Unless of course, he’s simply referring to religious Americans as “religious extremists,” those who believe in rule of law rather than Antifa rioting as “authoritarians” and “fascists,” and those who believe in having a functioning immigration system as “bigots,” “racists,” and “nativists.”


In short, these are all terms that are applied regularly, and unfairly, to conservative Americans using peaceable means to argue for their ideas: religious freedom, law and order and secure borders.


Congresswoman Jackie Speier was even more direct in a tweet, suggesting that all Republicans be labeled terrorists.

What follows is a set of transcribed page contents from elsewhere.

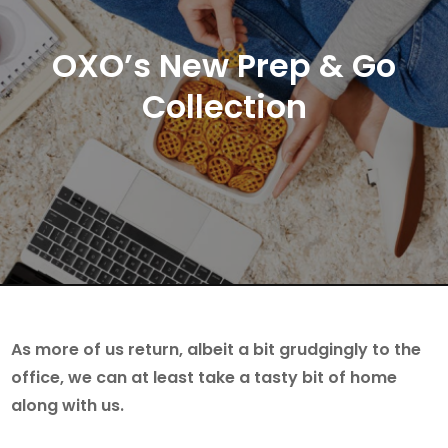
OXO’s New Prep & Go
Collection
As more of us return, albeit a bit grudgingly to the
office, we can at least take a tasty bit of home
along with us.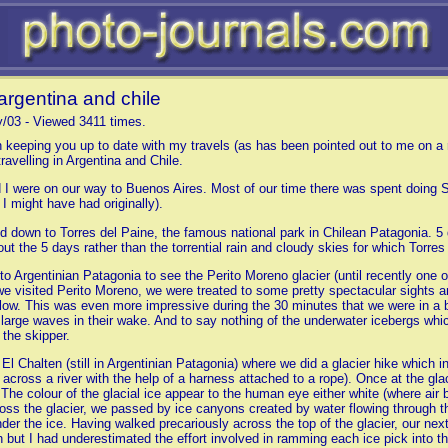
argentina and chile
y/03 - Viewed 3411 times.
 keeping you up to date with my travels (as has been pointed out to me on a r
ravelling in Argentina and Chile.
d I were on our way to Buenos Aires. Most of our time there was spent doing 
I might have had originally).
 down to Torres del Paine, the famous national park in Chilean Patagonia. 5 d
ut the 5 days rather than the torrential rain and cloudy skies for which Torres
o Argentinian Patagonia to see the Perito Moreno glacier (until recently one o
e visited Perito Moreno, we were treated to some pretty spectacular sights an
low. This was even more impressive during the 30 minutes that we were in a boa
y large waves in their wake. And to say nothing of the underwater icebergs whi
 the skipper.
 Chalten (still in Argentinian Patagonia) where we did a glacier hike which inv
ly across a river with the help of a harness attached to a rope). Once at the 
. The colour of the glacial ice appear to the human eye either white (where air 
oss the glacier, we passed by ice canyons created by water flowing through th
under the ice. Having walked precariously across the top of the glacier, our nex
h but I had underestimated the effort involved in ramming each ice pick into t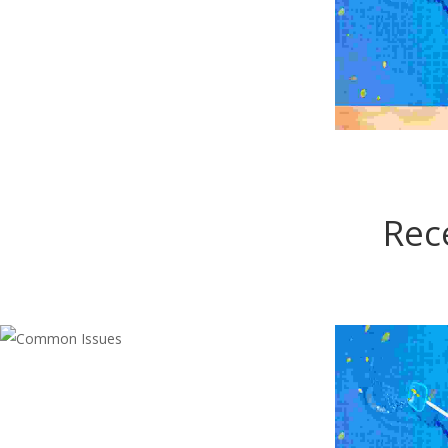
ANN
Rec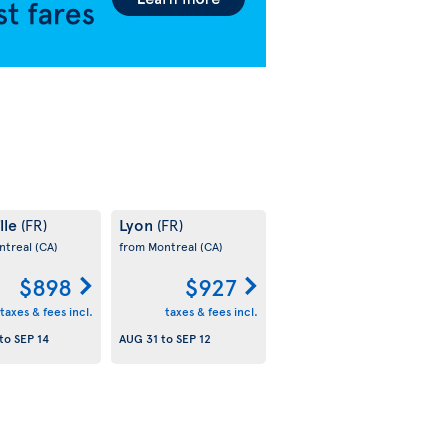
lle
Lyon
(FR)
(FR)
ntreal
(CA)
from Montreal
(CA)
$898
$927
taxes & fees incl.
taxes & fees incl.
to
SEP 14
AUG 31
to
SEP 12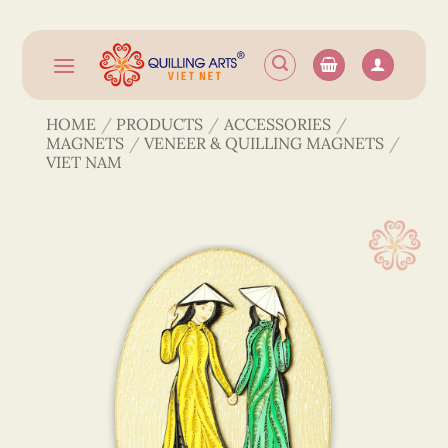
Skip
to
content
HOME
/
PRODUCTS
/
ACCESSORIES
/
MAGNETS
/
VENEER & QUILLING MAGNETS
/
VIET NAM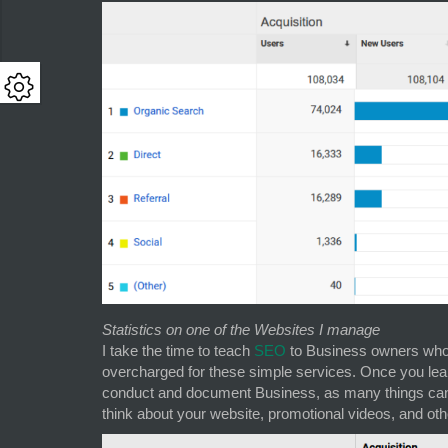
Statistics on one of the Websites I manage
I take the time to teach
SEO
to Business owners who 
overcharged for these simple services. Once you lea
conduct and document Business, as many things can b
think about your website, promotional videos, and oth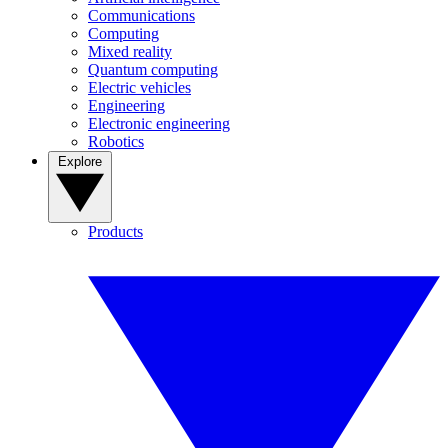
Communications
Computing
Mixed reality
Quantum computing
Electric vehicles
Engineering
Electronic engineering
Robotics
Explore
Products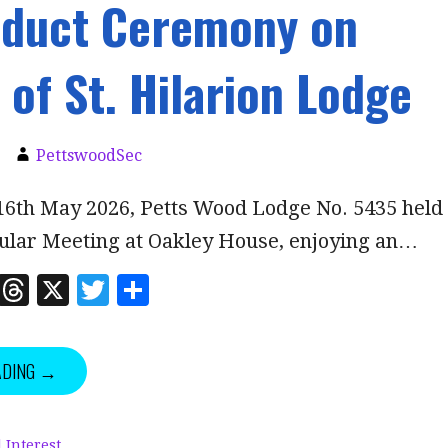
nduct Ceremony on
 of St. Hilarion Lodge
PettswoodSec
16th May 2026, Petts Wood Lodge No. 5435 held
gular Meeting at Oakley House, enjoying an…
Li
T
X
T
S
n
h
w
h
k
r
it
a
ADING →
e
e
te
r
dI
a
r
e
 Interest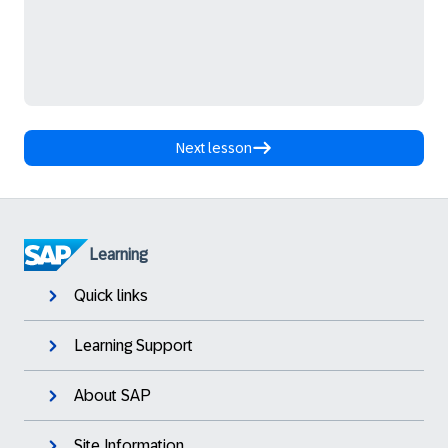
Next lesson
Learning
Quick links
Learning Support
About SAP
Site Information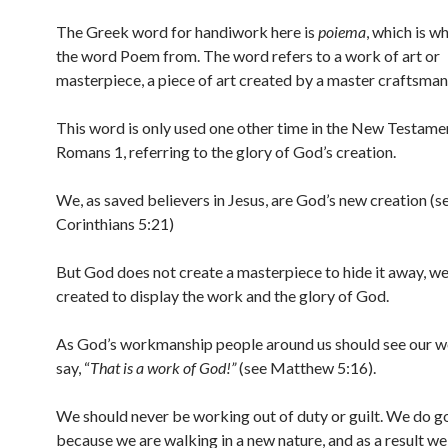
The Greek word for handiwork here is
poiema
, which is w
the word Poem from. The word refers to a work of art or
masterpiece, a piece of art created by a master craftsman
This word is only used one other time in the New Testamen
Romans 1, referring to the glory of God’s creation.
We, as saved believers in Jesus, are God’s new creation (s
Corinthians 5:21)
But God does not create a masterpiece to hide it away, w
created to display the work and the glory of God.
As God’s workmanship people around us should see our w
say, “
That is a work of God!”
(see Matthew 5:16).
We should never be working out of duty or guilt. We do 
because we are walking in a new nature, and as a result we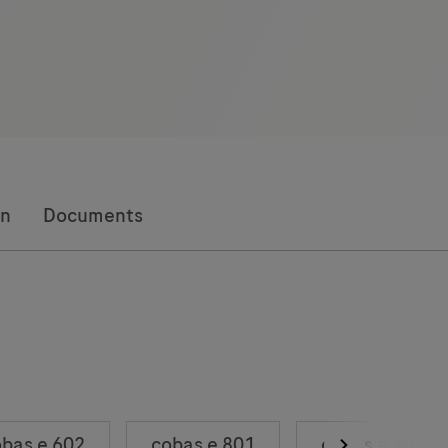
on
Documents
bas e 602
cobas e 801
cobas e 402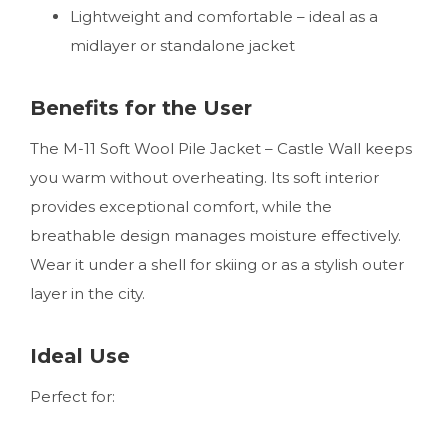
Lightweight and comfortable – ideal as a
midlayer or standalone jacket
Benefits for the User
The M-11 Soft Wool Pile Jacket – Castle Wall keeps
you warm without overheating. Its soft interior
provides exceptional comfort, while the
breathable design manages moisture effectively.
Wear it under a shell for skiing or as a stylish outer
layer in the city.
Ideal Use
Perfect for: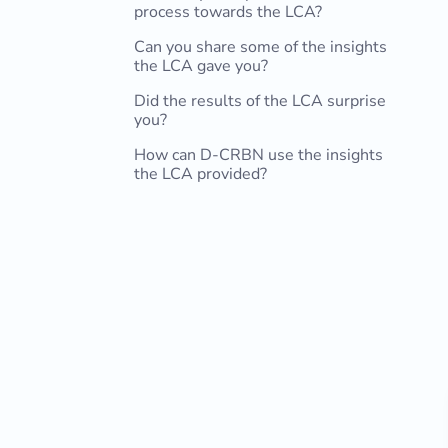
process towards the LCA?
Can you share some of the insights
the LCA gave you?
Did the results of the LCA surprise
you?
How can D-CRBN use the insights
the LCA provided?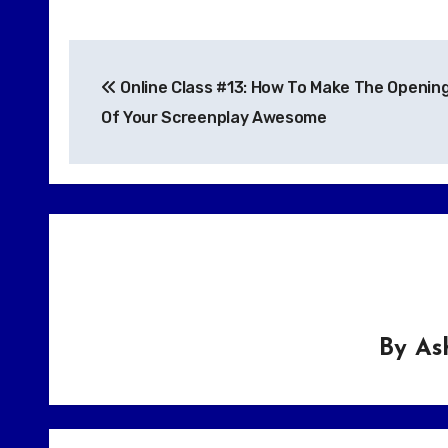
Post
Online Class #13: How To Make The Openin
navigation
Of Your Screenplay Awesome
By
As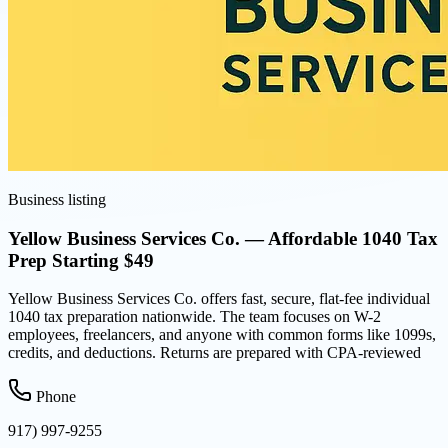
Business listing
Yellow Business Services Co. — Affordable 1040 Tax
Prep Starting $49
Yellow Business Services Co. offers fast, secure, flat-fee individual
1040 tax preparation nationwide. The team focuses on W-2
employees, freelancers, and anyone with common forms like 1099s,
credits, and deductions. Returns are prepared with CPA-reviewed
Phone
917) 997-9255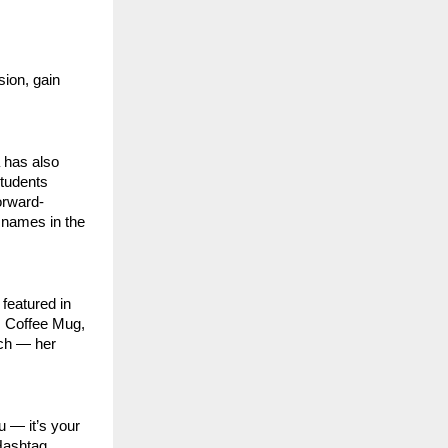
ion, gain
 has also
students
orward-
 names in the
featured in
, Coffee Mug,
uch — her
u — it’s your
 Hashtag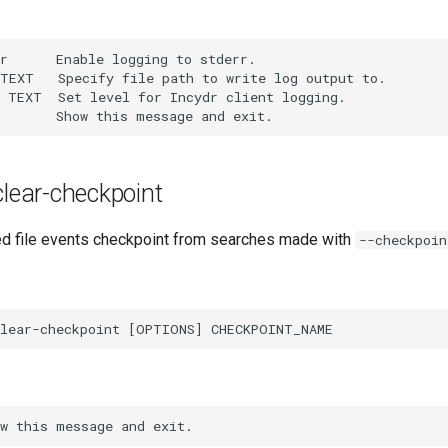
r      Enable logging to stderr.

TEXT   Specify file path to write log output to.

 TEXT  Set level for Incydr client logging.

 clear-checkpoint
d file events checkpoint from searches made with
--checkpoin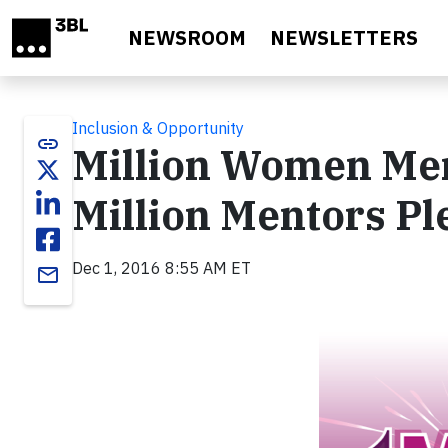
Skip to main content
NEWSROOM
NEWSLETTERS
Inclusion & Opportunity
link
Million Women Men
Million Mentors P
Dec 1, 2016 8:55 AM ET
email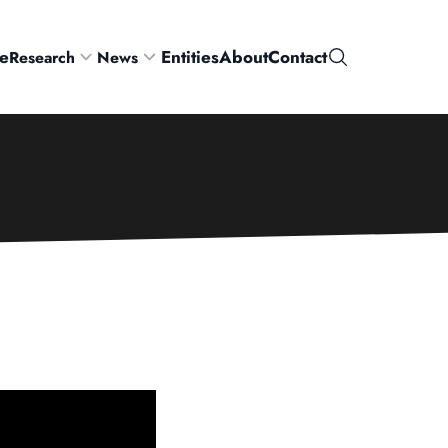
e
Entities
About
Contact
Research
News
Search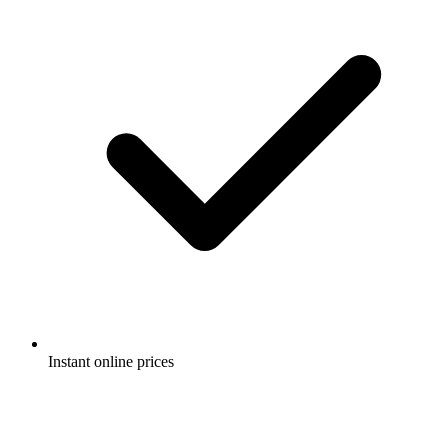
Instant online prices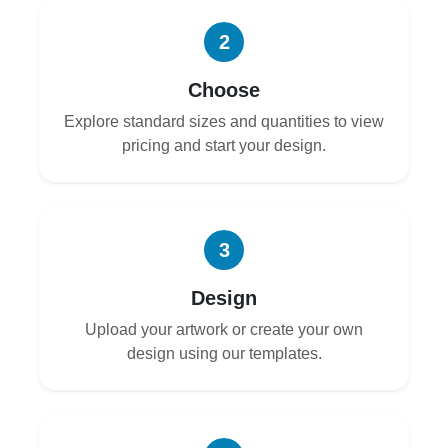
2
Choose
Explore standard sizes and quantities to view
pricing and start your design.
3
Design
Upload your artwork or create your own
design using our templates.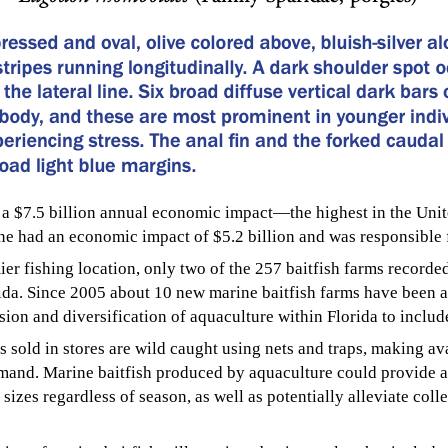
s a $7.5 billion annual economic impact—the highest in the Unit
one had an economic impact of $5.2 billion and was responsible 
mier fishing location, only two of the 257 baitfish farms recor
da. Since 2005 about 10 new marine baitfish farms have been ad
nsion and diversification of aquaculture within Florida to inclu
s sold in stores are wild caught using nets and traps, making ava
mand. Marine baitfish produced by aquaculture could provide a
 sizes regardless of season, as well as potentially alleviate col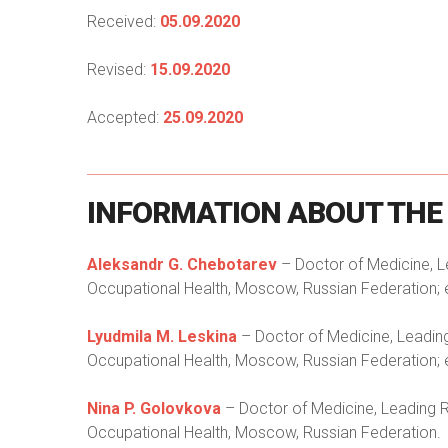
Received:
05.09.2020
Revised:
15.09.2020
Accepted:
25.09.2020
INFORMATION
ABOUT
THE
Aleksandr G. Chebotarev
– Doctor of Medicine, L
Occupational Health, Moscow, Russian Federation; 
Lyudmila M. Leskina
– Doctor of Medicine, Leadin
Occupational Health, Moscow, Russian Federation; 
Nina P. Golovkova
– Doctor of Medicine, Leading R
Occupational Health, Moscow, Russian Federation.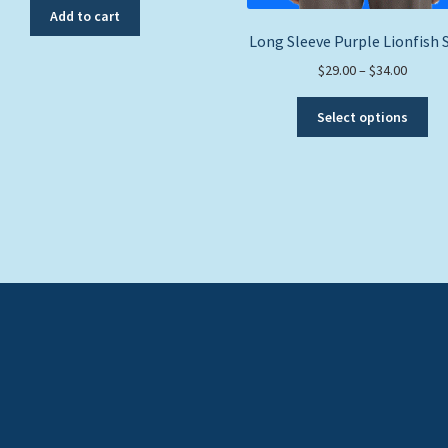
Add to cart
Long Sleeve Purple Lionfish 
Price
$
29.00
–
$
34.00
range:
Thi
$29.00
Select options
pro
throug
ha
$34.00
mul
var
Th
opt
ma
be
ch
on
the
pro
pa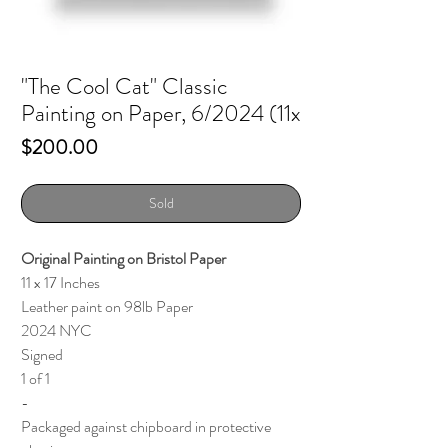
"The Cool Cat" Classic
Painting on Paper, 6/2024 (11x
Price
$200.00
Sold
Original Painting on Bristol Paper
11 x 17 Inches
Leather paint on 98lb Paper
2024 NYC
Signed
1 of 1
-
Packaged against chipboard in protective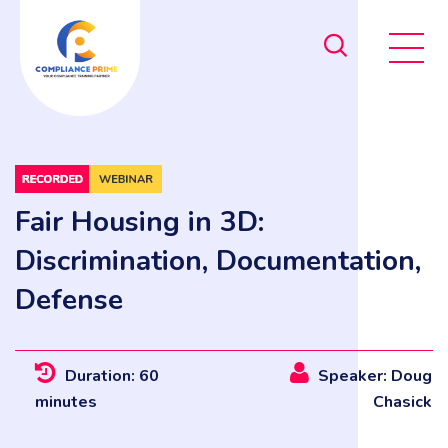
Fair Housing in 3D:
Discrimination, Documentation,
Defense
Duration: 60
Speaker: Doug
minutes
Chasick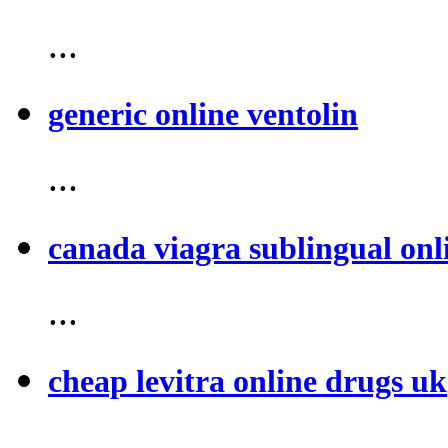
...
generic online ventolin
...
canada viagra sublingual onl
...
cheap levitra online drugs uk
...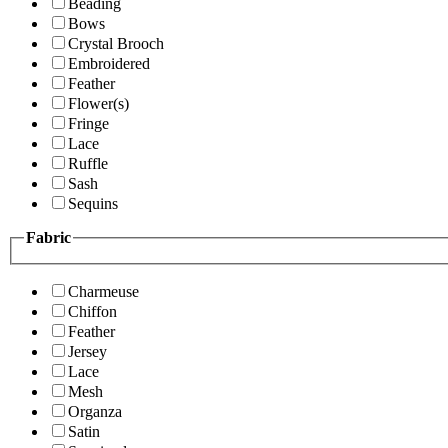
Beading
Bows
Crystal Brooch
Embroidered
Feather
Flower(s)
Fringe
Lace
Ruffle
Sash
Sequins
Fabric
Charmeuse
Chiffon
Feather
Jersey
Lace
Mesh
Organza
Satin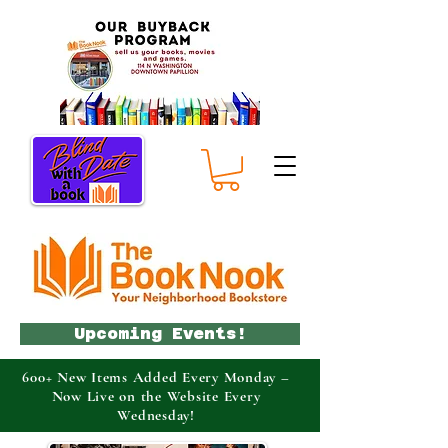
Upcoming Events!
600+ New Items Added Every Monday –
Now Live on the Website Every
Wednesday!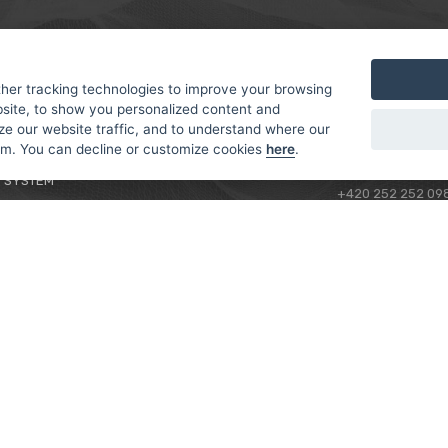
MER
ABOUT US
CONTACT
T AND DELIVERY
ABOUT US
her tracking technologies to improve your browsing
ROTORAMA S.R.O.
site, to show you personalized content and
 CONDITIONS
RACING TEAM
TÜRKOVA 828/20
ze our website traffic, and to understand where our
 POLICY
149 00 - PRAHA 4
rom. You can decline or customize cookies
here
.
L FOR BEGINNERS
CZECH REPUBLIC
 SYSTEM
+420 252 252 09
OPERATING HOUR
MONDAY - FRIDAY,
CONTACTS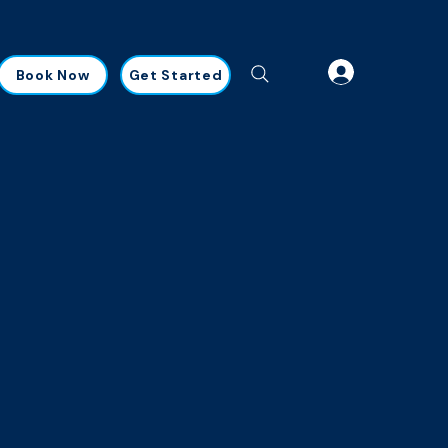
Book Now
Get Started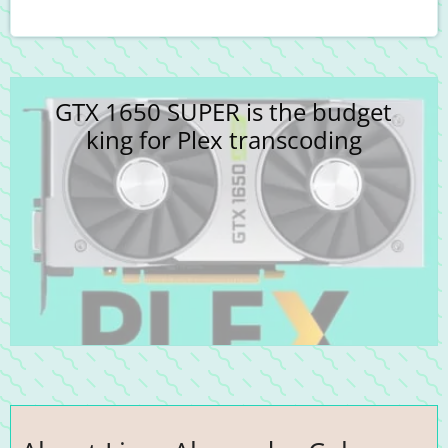
GTX 1650 SUPER is the budget
king for Plex transcoding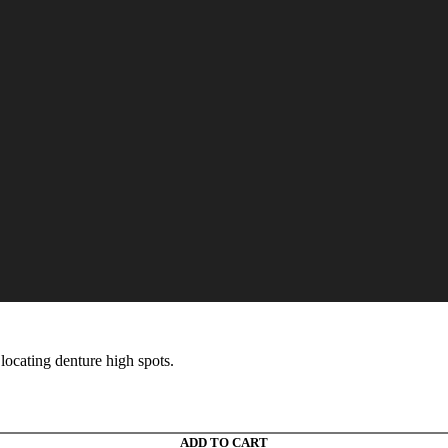
icks
 locating denture high spots.
ADD TO CART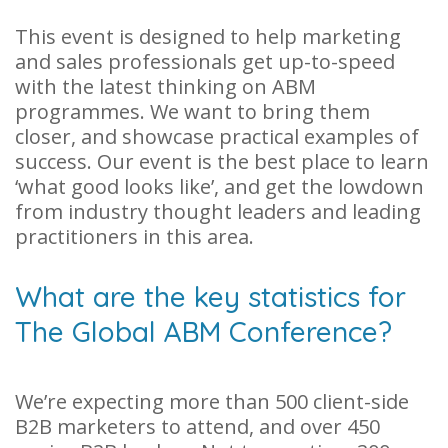
This event is designed to help marketing
and sales professionals get up-to-speed
with the latest thinking on ABM
programmes. We want to bring them
closer, and showcase practical examples of
success. Our event is the best place to learn
‘what good looks like’, and get the lowdown
from industry thought leaders and leading
practitioners in this area.
What are the key statistics for
The Global ABM Conference?
We’re expecting more than 500 client-side
B2B marketers to attend, and over 450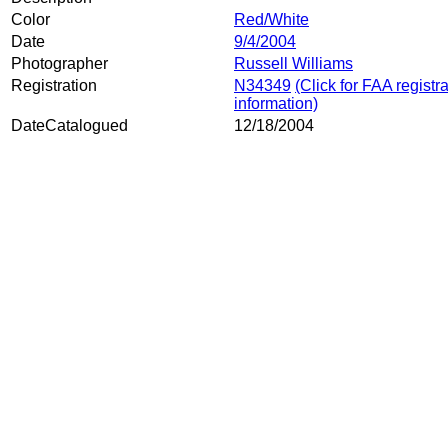
Color
Red/White
Date
9/4/2004
Photographer
Russell Williams
Registration
N34349
(Click for FAA registr
information)
DateCatalogued
12/18/2004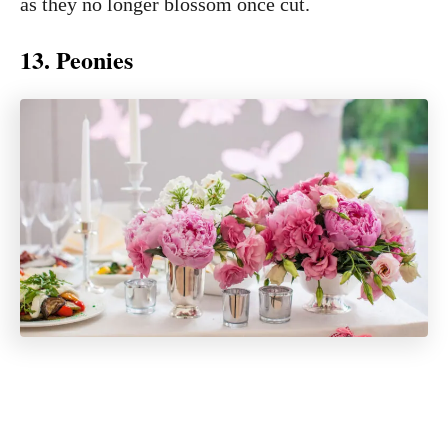
as they no longer blossom once cut.
13. Peonies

As a body, we may begin looking into domestic terrorism more generally.


I look forward to doing so.


I’m sure all members will share my commitment that the focus of our inquiries should be on all of the politically motivated violence we’ve seen in this country, not a subset.


The men and women of this nation who have been affected by Antifa and other left-wing extremists are entitled to much more than a cursory acknowledgement of that fact.


Likewise, I hope no part of our efforts will focus on demonizing the peaceful expression of ideas with which Democratic members disagree.


I will be sharing these concerns directly with the incoming Senate Judiciary chairman in a letter and I look forward to working with Senator Durbin on a path forward.